[EXERCISE REQUIREMENTS] Over all lines in the data below, count those holding "Process" and give only the result.

Start of DATA RECORDS

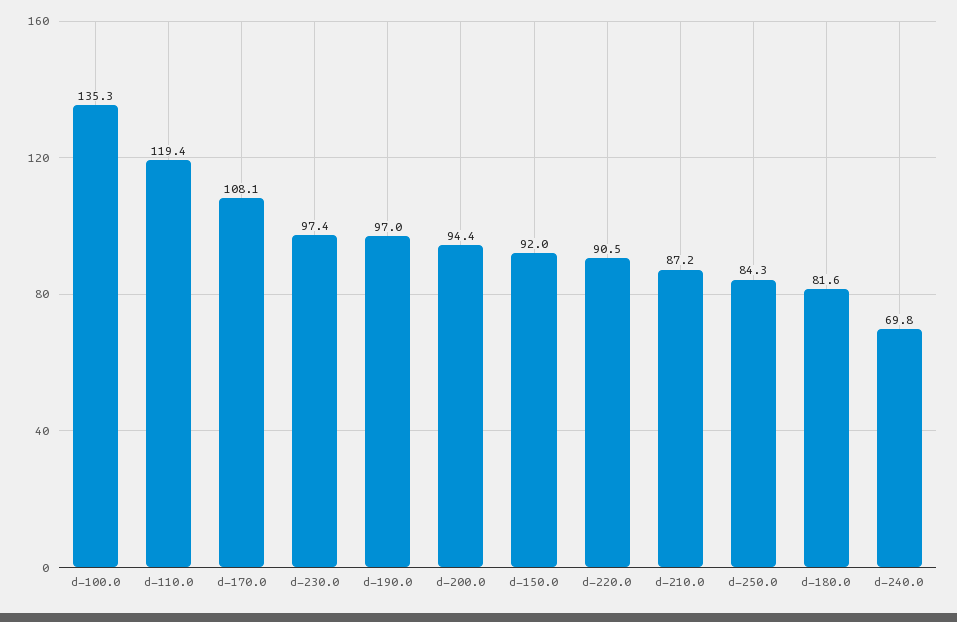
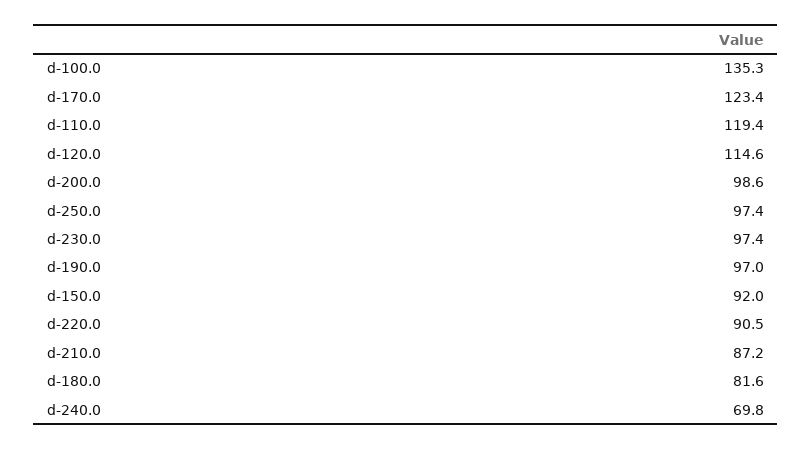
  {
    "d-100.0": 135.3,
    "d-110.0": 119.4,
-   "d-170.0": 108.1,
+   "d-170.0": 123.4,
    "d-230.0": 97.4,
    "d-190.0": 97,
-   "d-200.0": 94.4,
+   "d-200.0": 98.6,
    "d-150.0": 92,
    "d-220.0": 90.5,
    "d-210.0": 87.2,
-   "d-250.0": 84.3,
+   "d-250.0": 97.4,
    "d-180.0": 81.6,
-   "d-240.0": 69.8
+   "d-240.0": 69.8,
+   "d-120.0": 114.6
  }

End of DATA RECORDS
Start of DATA RECORDS

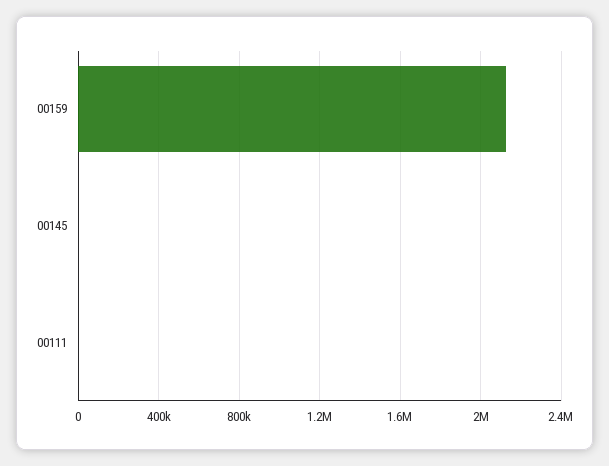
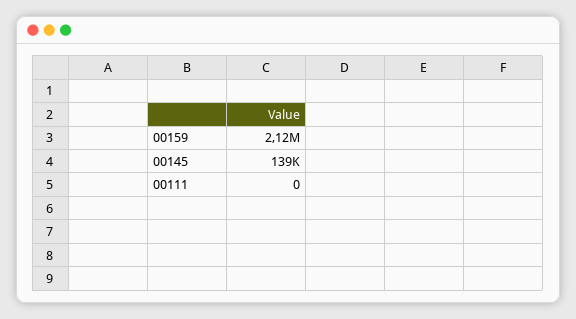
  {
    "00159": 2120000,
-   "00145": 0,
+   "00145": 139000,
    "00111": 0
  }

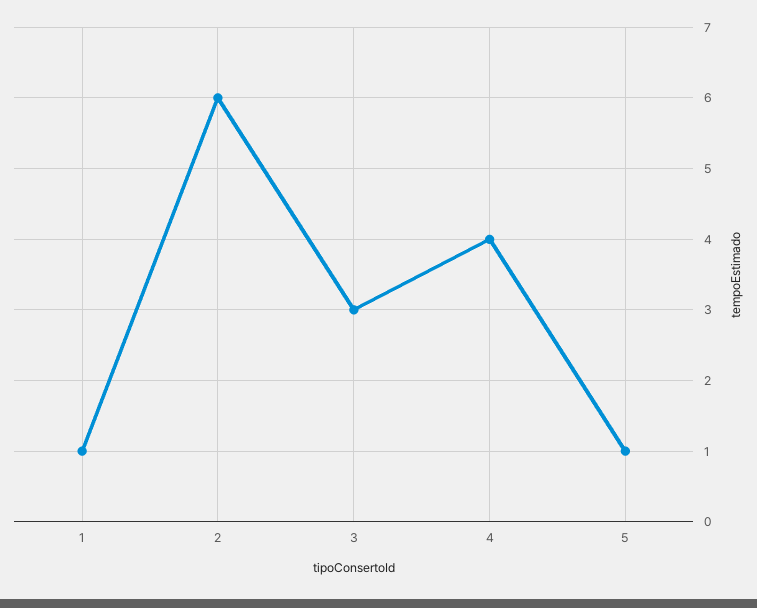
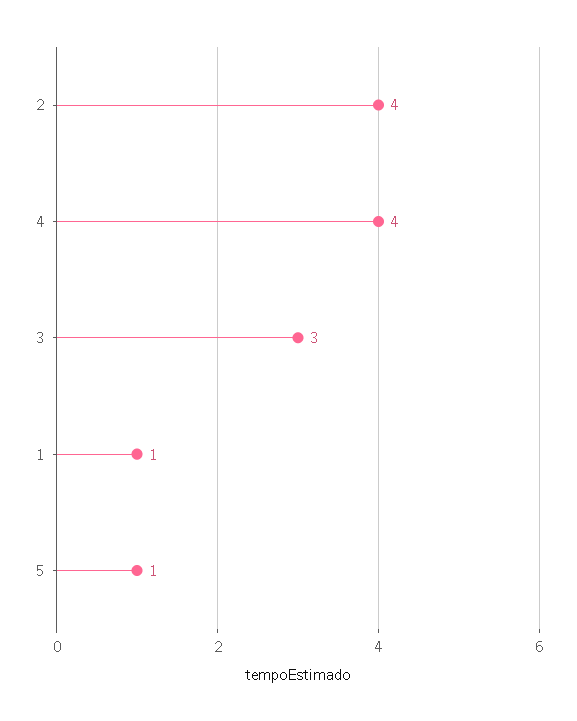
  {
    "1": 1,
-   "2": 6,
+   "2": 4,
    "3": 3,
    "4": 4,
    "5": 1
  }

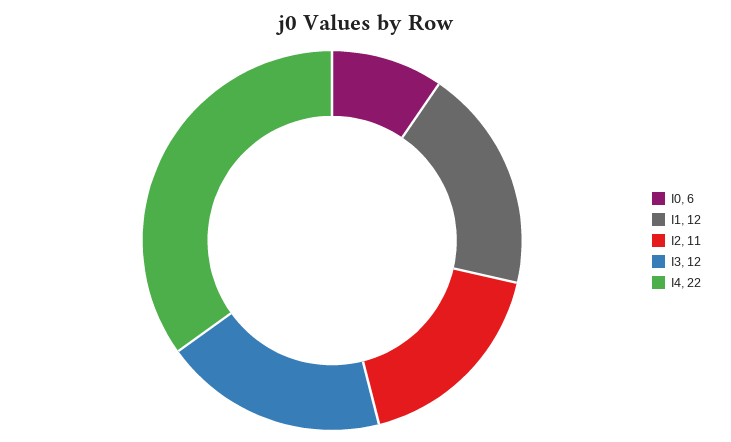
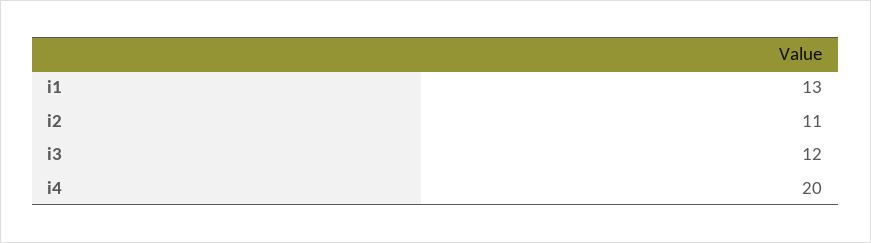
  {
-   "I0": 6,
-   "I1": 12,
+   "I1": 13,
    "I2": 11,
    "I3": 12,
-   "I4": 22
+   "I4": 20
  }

End of DATA RECORDS
Start of DATA RECORDS

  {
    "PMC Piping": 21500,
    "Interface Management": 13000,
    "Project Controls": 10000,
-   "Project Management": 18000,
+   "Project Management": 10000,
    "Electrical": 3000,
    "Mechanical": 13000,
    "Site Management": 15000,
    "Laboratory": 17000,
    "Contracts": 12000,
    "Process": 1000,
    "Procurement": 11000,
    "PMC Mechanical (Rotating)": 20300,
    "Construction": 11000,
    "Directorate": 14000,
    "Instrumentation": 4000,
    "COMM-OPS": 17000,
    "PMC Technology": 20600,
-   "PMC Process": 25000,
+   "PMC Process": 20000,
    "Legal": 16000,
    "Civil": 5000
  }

End of DATA RECORDS

[EXERCISE ANSWER] 3